WHAT IS NEEDED: Please repeat every line of the data below back unchanged, keeping the original order and wording.

INFORMATION SUPPLIED:
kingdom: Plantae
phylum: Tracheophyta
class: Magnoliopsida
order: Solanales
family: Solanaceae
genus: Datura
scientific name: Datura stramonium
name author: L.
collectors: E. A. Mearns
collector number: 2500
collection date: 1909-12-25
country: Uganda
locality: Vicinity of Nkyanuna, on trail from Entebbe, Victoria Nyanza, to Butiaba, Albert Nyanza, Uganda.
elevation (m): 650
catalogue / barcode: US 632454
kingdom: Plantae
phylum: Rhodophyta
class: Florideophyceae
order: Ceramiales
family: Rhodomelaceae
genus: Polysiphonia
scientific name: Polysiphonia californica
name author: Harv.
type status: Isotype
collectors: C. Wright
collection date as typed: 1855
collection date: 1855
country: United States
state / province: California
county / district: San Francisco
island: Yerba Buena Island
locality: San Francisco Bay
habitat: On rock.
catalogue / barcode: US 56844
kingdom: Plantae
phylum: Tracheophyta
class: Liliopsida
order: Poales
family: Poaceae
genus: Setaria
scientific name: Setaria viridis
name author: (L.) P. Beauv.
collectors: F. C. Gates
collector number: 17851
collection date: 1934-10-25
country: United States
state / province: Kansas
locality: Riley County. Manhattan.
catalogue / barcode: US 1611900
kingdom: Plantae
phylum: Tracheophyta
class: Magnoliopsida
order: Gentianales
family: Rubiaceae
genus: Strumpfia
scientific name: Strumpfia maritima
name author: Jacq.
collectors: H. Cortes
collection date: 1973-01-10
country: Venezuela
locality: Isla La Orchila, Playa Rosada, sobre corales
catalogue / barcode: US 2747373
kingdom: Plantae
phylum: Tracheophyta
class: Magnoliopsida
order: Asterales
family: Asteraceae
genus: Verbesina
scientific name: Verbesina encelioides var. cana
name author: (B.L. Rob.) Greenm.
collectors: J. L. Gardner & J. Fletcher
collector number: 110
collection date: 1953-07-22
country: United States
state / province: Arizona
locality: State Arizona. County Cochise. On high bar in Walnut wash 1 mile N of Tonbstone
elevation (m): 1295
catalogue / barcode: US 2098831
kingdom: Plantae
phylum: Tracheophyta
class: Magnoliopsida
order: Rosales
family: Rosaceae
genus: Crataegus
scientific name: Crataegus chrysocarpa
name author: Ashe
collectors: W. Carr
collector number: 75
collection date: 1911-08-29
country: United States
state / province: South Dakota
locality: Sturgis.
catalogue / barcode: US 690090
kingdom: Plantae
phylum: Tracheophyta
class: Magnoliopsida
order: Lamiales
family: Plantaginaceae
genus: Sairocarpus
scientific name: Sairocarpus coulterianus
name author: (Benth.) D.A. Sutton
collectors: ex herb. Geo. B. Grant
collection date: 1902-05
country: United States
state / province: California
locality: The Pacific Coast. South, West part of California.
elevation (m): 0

THE RESPONSE:
kingdom: Plantae
phylum: Tracheophyta
class: Magnoliopsida
order: Solanales
family: Solanaceae
genus: Datura
scientific name: Datura stramonium
name author: L.
collectors: E. A. Mearns
collector number: 2500
collection date: 1909-12-25
country: Uganda
locality: Vicinity of Nkyanuna, on trail from Entebbe, Victoria Nyanza, to Butiaba, Albert Nyanza, Uganda.
elevation (m): 650
catalogue / barcode: US 632454
kingdom: Plantae
phylum: Rhodophyta
class: Florideophyceae
order: Ceramiales
family: Rhodomelaceae
genus: Polysiphonia
scientific name: Polysiphonia californica
name author: Harv.
type status: Isotype
collectors: C. Wright
collection date as typed: 1855
collection date: 1855
country: United States
state / province: California
county / district: San Francisco
island: Yerba Buena Island
locality: San Francisco Bay
habitat: On rock.
catalogue / barcode: US 56844
kingdom: Plantae
phylum: Tracheophyta
class: Liliopsida
order: Poales
family: Poaceae
genus: Setaria
scientific name: Setaria viridis
name author: (L.) P. Beauv.
collectors: F. C. Gates
collector number: 17851
collection date: 1934-10-25
country: United States
state / province: Kansas
locality: Riley County. Manhattan.
catalogue / barcode: US 1611900
kingdom: Plantae
phylum: Tracheophyta
class: Magnoliopsida
order: Gentianales
family: Rubiaceae
genus: Strumpfia
scientific name: Strumpfia maritima
name author: Jacq.
collectors: H. Cortes
collection date: 1973-01-10
country: Venezuela
locality: Isla La Orchila, Playa Rosada, sobre corales
catalogue / barcode: US 2747373
kingdom: Plantae
phylum: Tracheophyta
class: Magnoliopsida
order: Asterales
family: Asteraceae
genus: Verbesina
scientific name: Verbesina encelioides var. cana
name author: (B.L. Rob.) Greenm.
collectors: J. L. Gardner & J. Fletcher
collector number: 110
collection date: 1953-07-22
country: United States
state / province: Arizona
locality: State Arizona. County Cochise. On high bar in Walnut wash 1 mile N of Tonbstone
elevation (m): 1295
catalogue / barcode: US 2098831
kingdom: Plantae
phylum: Tracheophyta
class: Magnoliopsida
order: Rosales
family: Rosaceae
genus: Crataegus
scientific name: Crataegus chrysocarpa
name author: Ashe
collectors: W. Carr
collector number: 75
collection date: 1911-08-29
country: United States
state / province: South Dakota
locality: Sturgis.
catalogue / barcode: US 690090
kingdom: Plantae
phylum: Tracheophyta
class: Magnoliopsida
order: Lamiales
family: Plantaginaceae
genus: Sairocarpus
scientific name: Sairocarpus coulterianus
name author: (Benth.) D.A. Sutton
collectors: ex herb. Geo. B. Grant
collection date: 1902-05
country: United States
state / province: California
locality: The Pacific Coast. South, West part of California.
elevation (m): 0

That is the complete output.